Três leilões já foram realizados: o lote das Rotas Gerais (BR-116/251/MG), a Rota dos Sertões (BR-116/324/BA/PE) e o trecho de 383 km da rodovia Régis Bittencourt (BR-116/SP/PR), que passou por repactuação.
Uma fonte ligada ao governo federal disse à reportagem que os projetos de otimização da Rodovia Transbrasiliana (BR-153/SP) e da Rota Planalto Sul (BR-116/PR/SC) estão parados. A ANTT analisa se dará prosseguimento ao trâmite por meio de acordo na Compor (Câmara de Negociação e Solução de Controvérsias).
A câmara foi criada pelo órgão regulador com apoio da PGF (Procuradoria-Geral Federal) e da AGU (Advocacia-Geral da União). O objetivo é lidar com disputas e litígios acumulados em contratos de concessão de longo prazo. Atualmente, os processos de repactuação passam pela SecexConsenso (Secretaria de Controle Externo de Solução Consensual e Prevenção de Conflitos), do TCU.
Procurada, a ANTT negou que estude a tramitação das repactuações da Rota Planalto Sul e da Rodovia Transbrasiliana por meio da Compor. “Não há, no âmbito da Compor, procedimento em andamento com essa finalidade”, disse o órgão em nota.
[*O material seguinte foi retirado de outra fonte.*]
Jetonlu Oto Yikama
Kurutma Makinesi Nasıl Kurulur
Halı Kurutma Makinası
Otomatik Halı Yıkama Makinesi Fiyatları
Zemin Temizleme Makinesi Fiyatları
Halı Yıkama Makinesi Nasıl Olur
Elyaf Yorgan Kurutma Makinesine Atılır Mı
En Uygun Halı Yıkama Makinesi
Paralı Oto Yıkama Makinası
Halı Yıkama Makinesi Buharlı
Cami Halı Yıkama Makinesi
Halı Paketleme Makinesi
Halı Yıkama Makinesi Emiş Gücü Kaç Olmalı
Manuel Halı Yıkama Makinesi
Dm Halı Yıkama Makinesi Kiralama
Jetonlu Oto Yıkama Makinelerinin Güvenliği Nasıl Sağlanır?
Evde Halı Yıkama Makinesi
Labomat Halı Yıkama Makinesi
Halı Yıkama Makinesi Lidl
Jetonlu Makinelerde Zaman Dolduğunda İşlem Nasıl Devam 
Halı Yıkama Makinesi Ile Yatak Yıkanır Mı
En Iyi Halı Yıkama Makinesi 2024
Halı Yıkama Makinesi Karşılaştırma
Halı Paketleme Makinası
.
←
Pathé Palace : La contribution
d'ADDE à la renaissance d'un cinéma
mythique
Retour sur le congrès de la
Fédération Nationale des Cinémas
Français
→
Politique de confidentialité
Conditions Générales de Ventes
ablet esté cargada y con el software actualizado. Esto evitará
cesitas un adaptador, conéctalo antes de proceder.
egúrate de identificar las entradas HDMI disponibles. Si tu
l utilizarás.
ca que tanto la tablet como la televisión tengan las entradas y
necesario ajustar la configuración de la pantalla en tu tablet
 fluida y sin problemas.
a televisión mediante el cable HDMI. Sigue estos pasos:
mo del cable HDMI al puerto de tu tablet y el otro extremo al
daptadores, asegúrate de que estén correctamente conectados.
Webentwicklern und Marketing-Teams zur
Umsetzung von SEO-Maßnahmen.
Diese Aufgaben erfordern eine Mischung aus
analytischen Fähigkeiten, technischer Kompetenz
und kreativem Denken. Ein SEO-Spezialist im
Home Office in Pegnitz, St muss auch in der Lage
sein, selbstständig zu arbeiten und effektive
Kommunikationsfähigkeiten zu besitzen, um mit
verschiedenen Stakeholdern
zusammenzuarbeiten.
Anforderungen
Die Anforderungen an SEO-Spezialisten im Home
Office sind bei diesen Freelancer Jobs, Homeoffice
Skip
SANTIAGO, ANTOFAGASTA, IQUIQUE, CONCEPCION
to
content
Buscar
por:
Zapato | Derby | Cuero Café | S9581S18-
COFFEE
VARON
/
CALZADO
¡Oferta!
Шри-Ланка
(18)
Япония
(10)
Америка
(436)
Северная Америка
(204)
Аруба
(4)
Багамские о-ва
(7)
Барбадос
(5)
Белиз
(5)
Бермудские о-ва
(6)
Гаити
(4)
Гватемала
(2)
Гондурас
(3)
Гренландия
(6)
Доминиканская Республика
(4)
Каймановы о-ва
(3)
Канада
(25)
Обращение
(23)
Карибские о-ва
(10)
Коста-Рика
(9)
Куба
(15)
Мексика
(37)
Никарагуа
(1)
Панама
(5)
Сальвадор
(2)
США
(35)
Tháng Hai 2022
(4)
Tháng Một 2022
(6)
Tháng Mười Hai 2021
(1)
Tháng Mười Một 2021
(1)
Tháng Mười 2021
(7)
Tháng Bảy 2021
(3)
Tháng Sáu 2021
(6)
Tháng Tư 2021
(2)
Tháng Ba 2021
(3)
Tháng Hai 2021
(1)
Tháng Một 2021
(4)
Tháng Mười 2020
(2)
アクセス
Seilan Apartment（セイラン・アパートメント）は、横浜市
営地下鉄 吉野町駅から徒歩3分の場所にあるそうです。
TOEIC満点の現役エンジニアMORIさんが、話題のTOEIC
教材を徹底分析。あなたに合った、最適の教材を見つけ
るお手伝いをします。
Segundo a agência, as concessionárias estão fazendo adequações nos estudos para que os projetos possam ser submetidos ao TCU.
Outro entrave é a concessão da Rota Litoral Sul, que corta municípios do Paraná e de Santa Catarina. A rodovia é administrada pela Arteris desde 2008 em um contrato que duraria 25 anos. No começo do ano, o Ministério dos Transportes não conseguiu prosseguir com a repactuação porque a pasta, a ANTT e a concessionária não chegaram a um acordo na SecexConsenso.
O Ministério dos Transportes afirmou em nota que “os ajustes no cronograma dos leilões são naturais ao longo do ano”. No caso da Rota Litoral Sul, a alteração ocorreu por causa da ausência de acordo. O processo seguirá na Compor, conforme o Protocolo de Intenções assinado pelo ministério, pela ANTT e pela concessionária.
O ministério prevê mais dois leilões de otimização neste ano: Rota do Pequi e Rota Arco Norte. A Rota Arco Norte abrange 1.010 km da BR-163, entre Sinop (MT) e Miritituba (PA), e funciona como corredor de escoamento da produção agrícola. A previsão é de R$ 10,42 bilhões em investimentos e R$ 4,72 bilhões em custos de operação.
A concessão foi estruturada para operar em intermodalidade com a Ferrogrão, ferrovia prevista para área paralela à rodovia. A estrada de ferro não saiu do papel devido a embates socioambientais. O leilão da Rota Arco Norte está marcado para 12 de novembro.
A Rota do Pequi, com 211,6 km em Goiás e no Distrito Federal, tem previsão de R$ 4,14 bilhões em investimentos e R$ 3,46 bilhões em custos de operação. Das novas concessões, o ministério prevê leiloar a Rota Agro Central e a Rota 2 de Julho (BR-116/324/BA), além de dois projetos no Rio Grande do Sul, batizados de Portuária e Integração do Sul.
Fernando Vernalha, advogado especialista em infraestrutura, diz que um dos gargalos é a limitação da capacidade operacional da ANTT. “A agência enfrenta um problema de limitação da sua capacidade operacional, fruto dos cortes orçamentários e dos contingenciamentos que houve neste ano e nos anos anteriores”, afirma.
O Senado aprovou em junho um projeto que blinda o orçamento das agências reguladoras, incluindo a ANTT. O texto impede o contingenciamento de recursos de 12 agências e ainda passará pela Câmara dos Deputados.
Marco Aurélio Barcelos, presidente da ABCR (Associação Brasileira das Concessionárias de Rodovias), afirma que o não cumprimento da meta não frustra o setor. Ele diz que o ministério deve garantir que os certames adiados sejam realizados nos próximos anos. Barcelos também cita o licenciamento ambiental como um desafio para os contratos.
Thiago Araújo, sócio do Bocater Advogados, diz que a redução no número de leilões não deve ser atribuída a um fracasso do governo Lula. “Talvez seja preferível não concretizar um pipeline tão agressivo a dar um passo atrás e somente dar ao mercado projetos mais sólidos, que tenham estudos de melhor qualidade e que já tenham sido analisados pelo TCU”, diz.